Objective To examine the vitamin A status of children and adolescents aged between 6–17 years old in Chongqing, and to analyze the influencing factors of vitamin A deficiency, providing a scientific basis for nutritional improvement measures.
Methods From 2016 to 2017, a multi-stage random sampling method was used to select approximately 1 508 children and adolescents aged between 6–17 years old from three rural and three urban locations in Chongqing. This study carried out a questionnaire survey and laboratory testing, and the statistical analysis was performed using SPSS version 25.0.
Results The mean vitamin A level was (1.45±0.42) μmoL/L, while the prevalence of vitamin A deficiency and the subclinical deficiency rate were 0.46% and 13.46%, respectively.

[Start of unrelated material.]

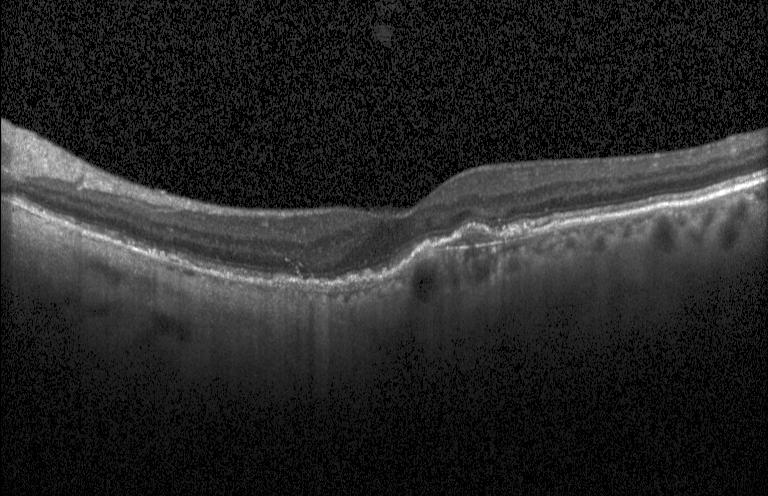 Heidelberg Spectralis OCT system; SD-OCT; retinal OCT cross-section; horizontal scan through the fovea. Dx: CNV.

The binary Logistic regression analysis revealed that the following factors were associated with a lower risk of vitamin A deficiency: overweight and obese students ( OR=0.51); students whose mothers had a high school education or above ( OR=0.35, P=0.01); students from big cities; and higher quartile albumin levels ( Q3 and Q4). Students who did not eat meat each day ( OR=2.05), students aged 6–8 years old, and students with C-reactive protein in the third ( OR=2.12) and fourth ( OR=4.54) higher quartiles were at a higher risk of vitamin A deficiency.
Conclusion The subclinical vitamin A deficiency rate was relatively high among children aged 6–17 years old in Chongqing. Measures including nutritional education, reasonable diets, and nutritionally fortified food or fortifiers should be used when necessary.
【摘要】 目的 了解重庆市 6~17 岁中小学生维生素 A 营养状况, 并分析维生素 A 缺乏的影响因素, 为后续研究和制定 营养改善措施提供科学依据。 方法 于 2016—2017 年, 通过多阶段分层与人口成比例整群随机抽样方法在重庆市选择 3 个农村点和 3 个城市点, 抽取 1 508 名 6~17 岁儿童青少年, 开展问卷调查和实验室检测, 采用 SPSS 25.0 进行统计分析。 结果 学生维生素A浓度均值为 (1.45±0.42) μmoL/L, 维生素 A 缺乏率和亚临床缺乏率分别为 0.46%, 13.46%。二元 Logistic 回归分析结果表明, 超重及肥胖 ( OR=0.51)、母亲文化程度为高中及以上 ( OR=0.35)、大城市、白蛋白四分位数为 Q3 和 Q4 的学生与维生素A缺乏呈负相关, 每天不吃肉 ( OR=2.05)、C 反应蛋白四分位数为 Q3 ( OR=2.12) 和 Q4 ( OR=4.54) 的学生与维生素 A 缺乏呈正相关 ( P 值均<0.05)。 结论 重庆市 6~8 岁中小学生维生素 A 亚临床缺乏率较高。建议通过 加强营养教育、保障合理膳食、必要时使用营养强化食品或营养强化剂等手段进行改善。